For this workshop, we’ll use the resources collected in deon (http://deon.drivendata.org), an open source command line tool that integrates an ethics checklist into your existing data science workflow. The goal of deon is to enable teams to flexibly carry out the ethical discussions most relevant to them, and to preemptively address issues they may overlook. Instead of relying on an “Ultimately True” philosophy or oath, deon encourages an upfront and ongoing dialogue about the different ethical aspects of your project. This dialogue will span a broad set of ethical issues that frequently arise in machine learning and data science contexts. Specific solutions often vary with the task at hand, but deon helps cultivate ethical intentionality for the first line of defense––the engineers that have an influence over how data science actually gets done.
Throughout this interactive workshop, Casey and Jay will explain the rationale behind building deon, walk through the default checklist content, and provide concrete examples of times where overlooking topics on the ethics checklist has caused unnecessary headache or harm. Using real stories of improperly hashed NYC taxi data, congressional distortions of Planned Parenthood data, biased geometry in embedding spaces, and racial disparities in Amazon Prime delivery areas, you will consider and discuss a diverse set of ethical issues common in the course of data science work.
You'll roll up your sleeves and dive into real world data to explore the trade-offs and nuance of data ethics as you team up to navigate a set of scenarios. In a two-phased case study on public and private sector uses of personal health data, you’ll practice working through the checklist and examining the ethical implications of your team’s choices.
Come learn how to jump-start the ethics conversation all data teams should be having.
- Checklists connect principle to practice and enable data scientists to exercise their data ethics muscles, becoming better at issue-spotting, mitigation, and navigating subtle discussions.

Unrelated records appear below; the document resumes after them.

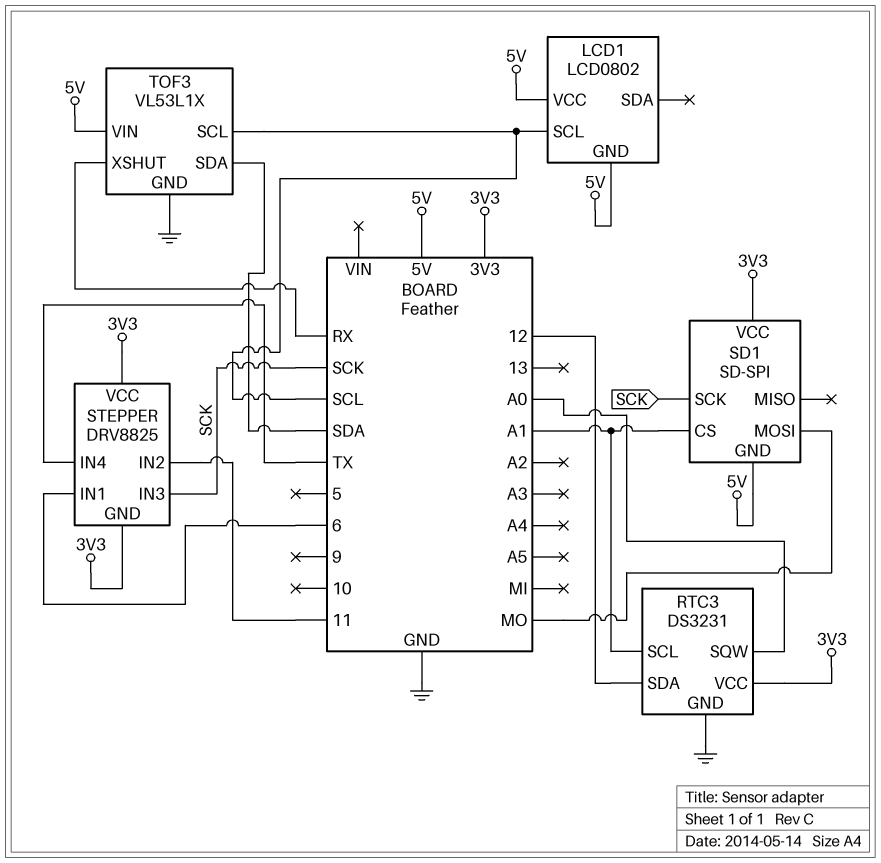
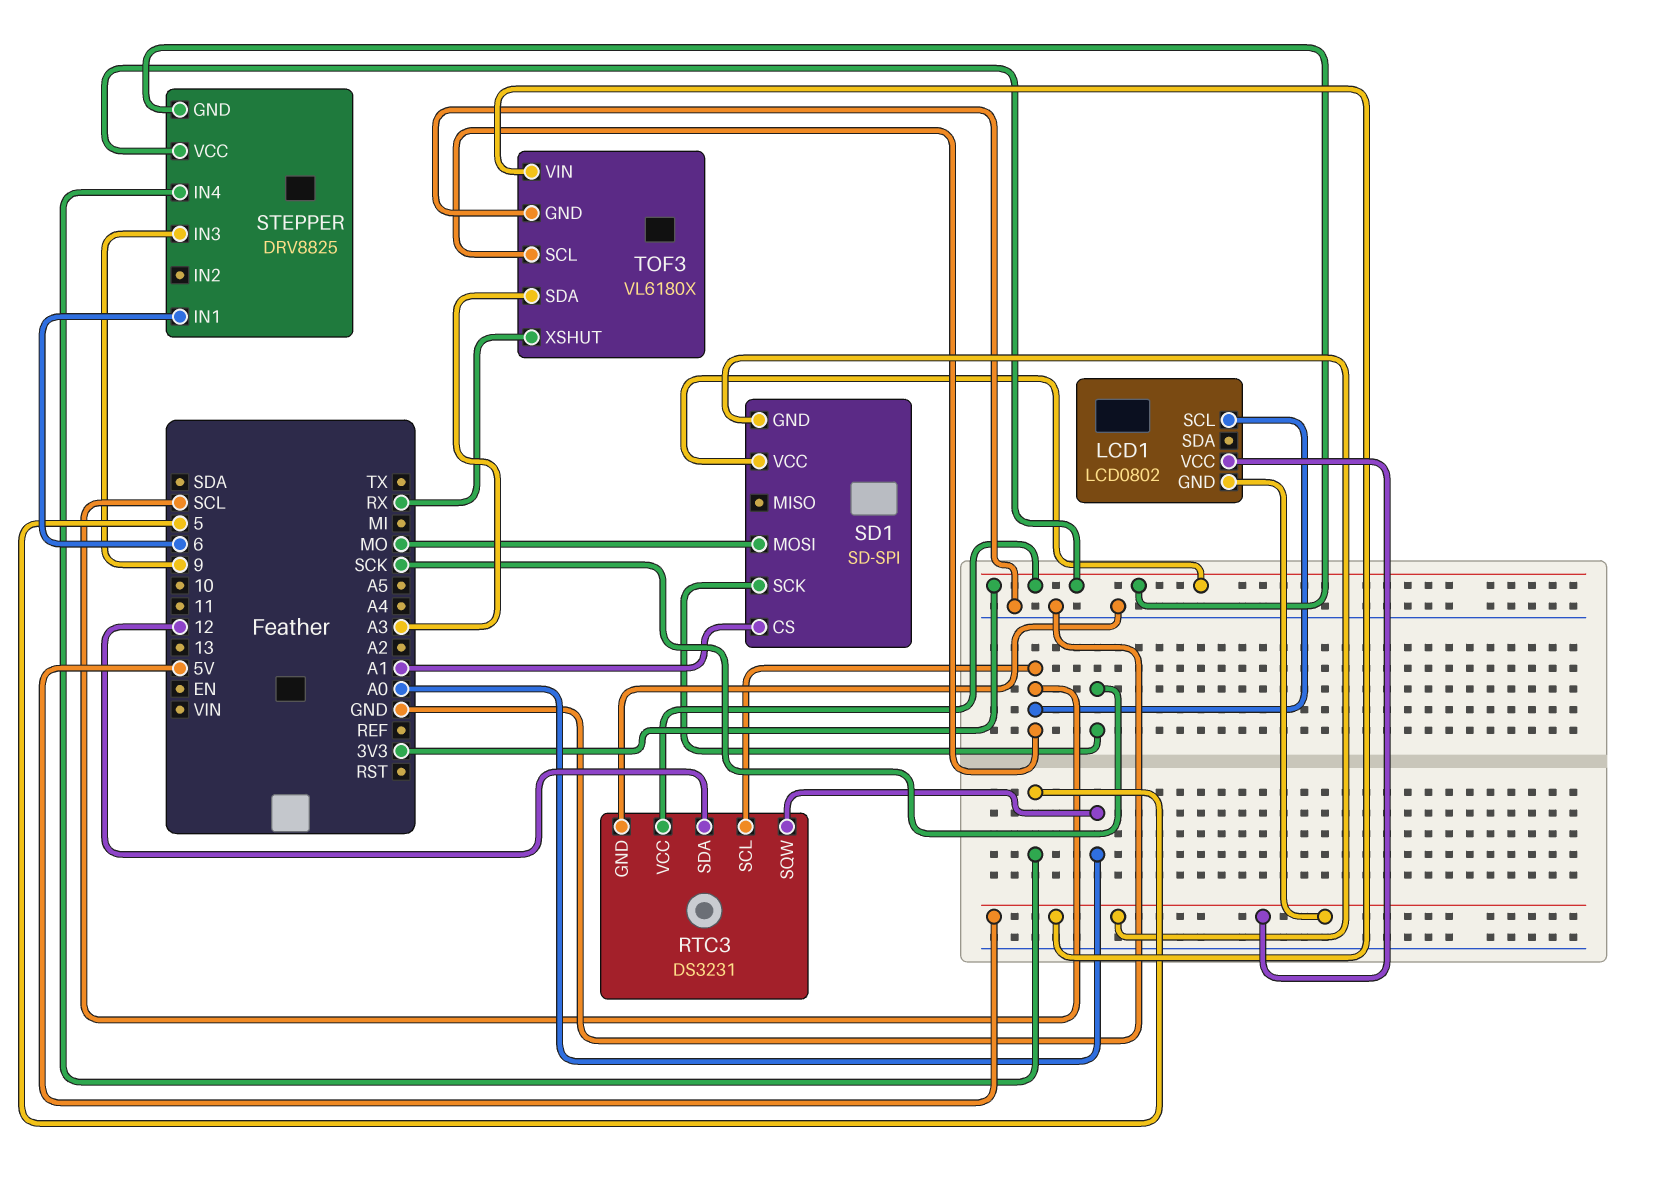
RTC3 pin SCL: A1 -> SCL
STEPPER pin IN2: 11 -> none
STEPPER pin IN3: SCK -> 9
STEPPER pin IN4: TX -> 5
TOF3: VL53L1X -> VL6180X
TOF3 pin SDA: SDA -> A3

- Having a structured process for data ethics makes it easier for teams to have tough conversations and helps ensure that important work doesn't get overlooked.
- Working through the ethics checklist in deon can help preempt ethical problems down the line.
This workshop is intended for data scientists and managers—the developers that have influence over how data science gets done. This means anyone who spends their days working directly with data, in the realm of data collection, data storage, analysis, modeling and/or deployment.
Bio: Jay Qi is a Senior Data Scientist at DrivenData, where he uses data science for social good and helps mission-driven organizations leverage data to maximize their impact. Previously, Jay was a Lead Data Scientist at Uptake, where he used machine learning with streaming sensor data to predict failures on industrial machines like locomotives and heavy equipment.